ゴムパッキンはギュウギュウに押し込まれるので屋根材は垂れずに上枠にぴったり密着します。
屋根材のはめ込み作業はこれで終わりです。
流れをよく見るとお気づきになると思いますが、屋根材のポリカは前枠に差し込まれただけで先のコーキングのような水が入ってこないようにする処置はされていません。
屋根材に上から力がかかったり、押し込んだゴムパッキンが痩せたりすれば当然ここから水が入ってきます。
これについては、サンルームの製造メーカーもちゃんと考えており、前枠の屋根材の差し込み口から侵入した雨水を外に逃がすため、20cmおきに水抜き穴をあけてあります。
▼参考画像:サニージュ水抜き穴
これがサンルーム前枠の排水機構となります。
当然、通常の雨程度なら確実に排水できるよう計算されて設計されていますが、
ゲリラ豪雨や雨台風のような、大量に、しかも長時間にわたって雨が降り続くと、入ってくる水の量>出ていく水の量となり、設計排水量の限界を超えてしまいます。

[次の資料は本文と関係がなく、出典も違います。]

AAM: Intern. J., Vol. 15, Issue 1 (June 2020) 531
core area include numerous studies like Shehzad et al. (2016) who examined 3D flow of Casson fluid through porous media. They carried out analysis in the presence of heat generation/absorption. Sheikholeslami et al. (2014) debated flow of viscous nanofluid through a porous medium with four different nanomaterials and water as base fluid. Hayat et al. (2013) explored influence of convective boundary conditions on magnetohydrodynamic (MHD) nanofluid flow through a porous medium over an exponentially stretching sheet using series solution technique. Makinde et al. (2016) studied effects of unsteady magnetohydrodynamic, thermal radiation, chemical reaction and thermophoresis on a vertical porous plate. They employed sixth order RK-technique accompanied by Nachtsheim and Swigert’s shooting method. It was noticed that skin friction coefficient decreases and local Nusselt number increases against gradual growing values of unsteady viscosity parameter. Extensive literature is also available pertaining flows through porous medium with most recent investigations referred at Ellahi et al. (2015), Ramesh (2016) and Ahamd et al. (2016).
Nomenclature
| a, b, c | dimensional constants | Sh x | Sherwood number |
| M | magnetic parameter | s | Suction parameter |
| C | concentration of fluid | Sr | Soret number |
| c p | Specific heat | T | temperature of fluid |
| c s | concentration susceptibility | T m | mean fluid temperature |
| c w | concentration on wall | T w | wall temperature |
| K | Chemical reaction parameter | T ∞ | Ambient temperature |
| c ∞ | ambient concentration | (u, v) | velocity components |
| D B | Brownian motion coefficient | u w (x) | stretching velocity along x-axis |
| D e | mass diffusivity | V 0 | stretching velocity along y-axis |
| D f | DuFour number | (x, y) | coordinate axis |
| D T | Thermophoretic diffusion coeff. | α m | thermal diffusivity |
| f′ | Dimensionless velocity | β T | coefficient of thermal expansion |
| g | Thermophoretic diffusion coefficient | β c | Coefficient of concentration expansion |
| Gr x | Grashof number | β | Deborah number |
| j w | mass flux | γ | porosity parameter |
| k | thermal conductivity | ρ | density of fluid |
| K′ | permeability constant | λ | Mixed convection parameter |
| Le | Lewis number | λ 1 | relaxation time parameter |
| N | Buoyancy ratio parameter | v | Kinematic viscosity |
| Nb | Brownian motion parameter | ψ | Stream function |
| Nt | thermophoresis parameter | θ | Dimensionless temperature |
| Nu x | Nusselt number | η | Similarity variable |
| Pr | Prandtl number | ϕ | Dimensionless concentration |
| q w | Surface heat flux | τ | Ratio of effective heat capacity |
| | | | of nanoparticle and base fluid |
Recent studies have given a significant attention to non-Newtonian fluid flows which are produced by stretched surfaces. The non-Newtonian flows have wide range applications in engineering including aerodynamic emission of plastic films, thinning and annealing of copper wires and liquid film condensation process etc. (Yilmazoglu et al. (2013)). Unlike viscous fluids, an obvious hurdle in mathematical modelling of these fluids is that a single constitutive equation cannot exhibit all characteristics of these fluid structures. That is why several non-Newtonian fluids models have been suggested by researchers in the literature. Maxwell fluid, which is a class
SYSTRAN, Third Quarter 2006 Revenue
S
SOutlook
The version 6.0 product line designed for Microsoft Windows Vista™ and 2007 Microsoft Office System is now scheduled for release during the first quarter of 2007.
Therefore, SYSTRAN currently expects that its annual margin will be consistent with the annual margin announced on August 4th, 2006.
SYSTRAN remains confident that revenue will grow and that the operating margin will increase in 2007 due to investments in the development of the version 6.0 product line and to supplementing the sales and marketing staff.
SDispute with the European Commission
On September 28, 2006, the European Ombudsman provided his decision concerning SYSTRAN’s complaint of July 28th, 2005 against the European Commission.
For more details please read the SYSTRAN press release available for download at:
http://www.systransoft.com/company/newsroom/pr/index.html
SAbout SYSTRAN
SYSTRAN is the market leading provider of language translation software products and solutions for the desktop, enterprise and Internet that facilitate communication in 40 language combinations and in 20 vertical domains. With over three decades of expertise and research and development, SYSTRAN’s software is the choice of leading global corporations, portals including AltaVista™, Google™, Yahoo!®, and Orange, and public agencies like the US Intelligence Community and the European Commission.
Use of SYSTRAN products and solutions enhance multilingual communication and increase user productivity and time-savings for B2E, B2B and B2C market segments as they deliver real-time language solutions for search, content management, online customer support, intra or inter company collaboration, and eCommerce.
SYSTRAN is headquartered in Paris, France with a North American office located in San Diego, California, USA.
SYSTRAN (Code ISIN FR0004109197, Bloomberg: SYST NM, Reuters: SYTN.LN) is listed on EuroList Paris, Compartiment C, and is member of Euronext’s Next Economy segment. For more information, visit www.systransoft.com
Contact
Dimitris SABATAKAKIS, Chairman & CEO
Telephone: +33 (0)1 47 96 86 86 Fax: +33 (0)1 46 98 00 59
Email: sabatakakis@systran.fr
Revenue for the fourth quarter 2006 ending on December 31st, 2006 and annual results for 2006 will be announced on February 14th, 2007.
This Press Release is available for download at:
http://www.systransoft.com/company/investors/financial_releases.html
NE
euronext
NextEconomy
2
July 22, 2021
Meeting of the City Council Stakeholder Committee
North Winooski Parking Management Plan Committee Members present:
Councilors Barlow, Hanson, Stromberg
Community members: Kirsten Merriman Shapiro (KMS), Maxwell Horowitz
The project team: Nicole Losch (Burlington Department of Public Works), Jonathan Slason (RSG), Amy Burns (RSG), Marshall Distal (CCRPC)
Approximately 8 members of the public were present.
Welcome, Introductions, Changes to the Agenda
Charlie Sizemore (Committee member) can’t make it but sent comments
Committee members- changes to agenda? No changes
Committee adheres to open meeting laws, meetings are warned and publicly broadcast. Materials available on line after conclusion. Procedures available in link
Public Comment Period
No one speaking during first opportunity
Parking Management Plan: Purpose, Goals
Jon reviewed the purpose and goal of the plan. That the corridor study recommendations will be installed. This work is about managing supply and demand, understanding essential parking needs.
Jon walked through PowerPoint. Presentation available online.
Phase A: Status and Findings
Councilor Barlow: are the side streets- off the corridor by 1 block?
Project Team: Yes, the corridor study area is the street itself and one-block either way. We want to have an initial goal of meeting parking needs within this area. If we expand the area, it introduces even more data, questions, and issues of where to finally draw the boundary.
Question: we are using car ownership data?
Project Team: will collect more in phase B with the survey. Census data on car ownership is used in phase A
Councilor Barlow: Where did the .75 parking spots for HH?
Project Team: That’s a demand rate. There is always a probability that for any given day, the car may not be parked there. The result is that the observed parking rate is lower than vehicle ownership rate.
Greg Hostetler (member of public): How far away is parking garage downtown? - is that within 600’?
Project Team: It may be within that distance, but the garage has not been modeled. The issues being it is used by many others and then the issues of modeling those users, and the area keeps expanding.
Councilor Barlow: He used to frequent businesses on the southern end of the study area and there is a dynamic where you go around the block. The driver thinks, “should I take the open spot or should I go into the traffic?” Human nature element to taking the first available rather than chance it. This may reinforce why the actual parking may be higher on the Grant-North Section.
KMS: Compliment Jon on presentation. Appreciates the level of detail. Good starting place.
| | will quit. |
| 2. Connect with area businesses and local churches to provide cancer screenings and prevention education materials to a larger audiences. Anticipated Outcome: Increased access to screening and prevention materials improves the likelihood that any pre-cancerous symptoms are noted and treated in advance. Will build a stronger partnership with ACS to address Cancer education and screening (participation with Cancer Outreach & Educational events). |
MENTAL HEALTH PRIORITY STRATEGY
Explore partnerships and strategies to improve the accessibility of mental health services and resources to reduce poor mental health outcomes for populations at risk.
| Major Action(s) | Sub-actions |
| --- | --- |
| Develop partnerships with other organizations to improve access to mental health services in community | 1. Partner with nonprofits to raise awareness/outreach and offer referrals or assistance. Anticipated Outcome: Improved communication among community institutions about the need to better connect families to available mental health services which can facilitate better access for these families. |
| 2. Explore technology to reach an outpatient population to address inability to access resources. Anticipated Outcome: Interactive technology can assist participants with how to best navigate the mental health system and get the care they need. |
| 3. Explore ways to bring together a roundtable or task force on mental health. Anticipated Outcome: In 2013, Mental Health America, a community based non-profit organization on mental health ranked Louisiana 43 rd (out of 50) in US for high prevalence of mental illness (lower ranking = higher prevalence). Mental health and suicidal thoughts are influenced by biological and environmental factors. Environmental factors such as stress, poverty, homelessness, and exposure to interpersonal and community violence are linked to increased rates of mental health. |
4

排水限界を超えると水は下図の部分からサンルーム内に流れ込みます。
▼参考画像:前枠部分 正常時の雨水の流れ方イメージ
激しい雨が降った際にサンルームの前側に雨漏りが発生するのはまさにこのパターンです。
このケースの対策は、排水経路に木の葉やゴミ、泥やホコリなどが詰まると排水がスムーズにいかないので水抜き穴やその先の雨樋をマメに掃除をして取り除くことしかありません。
▼参考画像:前枠部分 異常時の雨水の流れ方イメージ
但し、前枠からの雨漏りは排水限界を超えるような本当に激しい雨の時に限定されますので、天気予報等で事前に大雨になることが分かっているような場合は、雨漏りがあることを前提に、この場所に濡れて困るものを置かないなどの対策をとっていただくしかありません。
前枠からの雨漏りについても、屋根に落ちる雨の量と外壁から流れてくる雨の量が少なければ余裕を持って排水できるので
こちらも軒があれば雨漏りの発生リスクは小さくなるのです。